By Marina Wang (c2018). Photograph by David Naylor.

I sometimes still see her hand.

She had beautifully manicured nails of deep red. A polished gold ring embraced her ring finger. They were wrinkled with age but well-kept and important. And in my memory they were limp, jerking rhythmically with each chest compression.

I felt her hands brush against me, cold and limp at the edge of her bed. I turned to see them again, pale against the blue of the hospital bed-sheet. And I looked away, back to my own two hands, and I saw that they were flat against her bare breast. A thread from where they cut open her gown open had caught itself in my fingers.

They were trying to intubate her as I pushed against her already broken ribs.

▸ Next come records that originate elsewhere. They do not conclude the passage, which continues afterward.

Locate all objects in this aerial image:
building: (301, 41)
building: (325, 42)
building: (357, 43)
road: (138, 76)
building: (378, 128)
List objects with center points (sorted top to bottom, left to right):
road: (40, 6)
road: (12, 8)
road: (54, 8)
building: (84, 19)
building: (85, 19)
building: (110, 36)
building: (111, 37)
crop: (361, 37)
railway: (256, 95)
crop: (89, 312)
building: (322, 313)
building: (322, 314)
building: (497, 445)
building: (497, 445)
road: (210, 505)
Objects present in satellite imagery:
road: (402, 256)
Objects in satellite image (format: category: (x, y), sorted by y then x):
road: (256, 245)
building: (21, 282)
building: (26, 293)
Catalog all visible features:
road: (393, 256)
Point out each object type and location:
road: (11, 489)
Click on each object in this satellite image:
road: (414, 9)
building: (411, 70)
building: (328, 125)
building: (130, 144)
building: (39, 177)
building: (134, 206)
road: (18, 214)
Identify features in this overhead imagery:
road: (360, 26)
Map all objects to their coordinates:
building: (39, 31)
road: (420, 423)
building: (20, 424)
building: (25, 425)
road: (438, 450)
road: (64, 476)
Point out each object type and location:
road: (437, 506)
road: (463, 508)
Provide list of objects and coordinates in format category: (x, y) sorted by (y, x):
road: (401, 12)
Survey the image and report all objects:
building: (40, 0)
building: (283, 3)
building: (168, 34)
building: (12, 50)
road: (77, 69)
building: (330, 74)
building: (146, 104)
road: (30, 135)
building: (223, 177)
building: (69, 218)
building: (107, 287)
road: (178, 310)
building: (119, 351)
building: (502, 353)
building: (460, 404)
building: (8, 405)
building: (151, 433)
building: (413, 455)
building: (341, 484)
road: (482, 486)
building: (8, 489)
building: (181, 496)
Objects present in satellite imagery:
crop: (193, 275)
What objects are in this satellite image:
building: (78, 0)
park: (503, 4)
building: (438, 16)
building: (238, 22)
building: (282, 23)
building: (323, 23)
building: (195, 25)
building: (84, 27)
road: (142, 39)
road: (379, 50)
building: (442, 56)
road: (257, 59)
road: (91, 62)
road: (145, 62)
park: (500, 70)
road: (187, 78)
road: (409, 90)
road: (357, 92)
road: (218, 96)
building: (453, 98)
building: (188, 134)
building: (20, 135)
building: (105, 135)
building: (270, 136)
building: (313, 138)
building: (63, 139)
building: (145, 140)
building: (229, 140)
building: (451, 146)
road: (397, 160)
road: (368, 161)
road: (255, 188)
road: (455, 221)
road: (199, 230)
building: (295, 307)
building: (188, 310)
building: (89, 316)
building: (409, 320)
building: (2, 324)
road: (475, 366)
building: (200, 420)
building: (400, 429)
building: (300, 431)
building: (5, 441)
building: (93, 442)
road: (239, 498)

I watched out of the corner of my eye—morbid curiosity perhaps. With eyes half closed, her head rolled side to side on her plastic pillow as my shoulders rose up and down. Soon there was a plastic tube swinging back and forth as well.

My muscles grew tired and my mind grew numb. At the next pulse check I switch out and I watch her beautiful nails sway from the back of the line. The line moves like a circle and my soreness grows. Soon I am aware only of the soreness in my body and of the mechanical caress of her soft limping hand.

I was next in line again when suddenly her hand stopped moving—fingers relaxed at long last. And I understood, it was coming to an end. They removed the tube from her mouth and covered up her broken body. And with her bright red nails laid across her blanket I realized how peaceful she looked at last.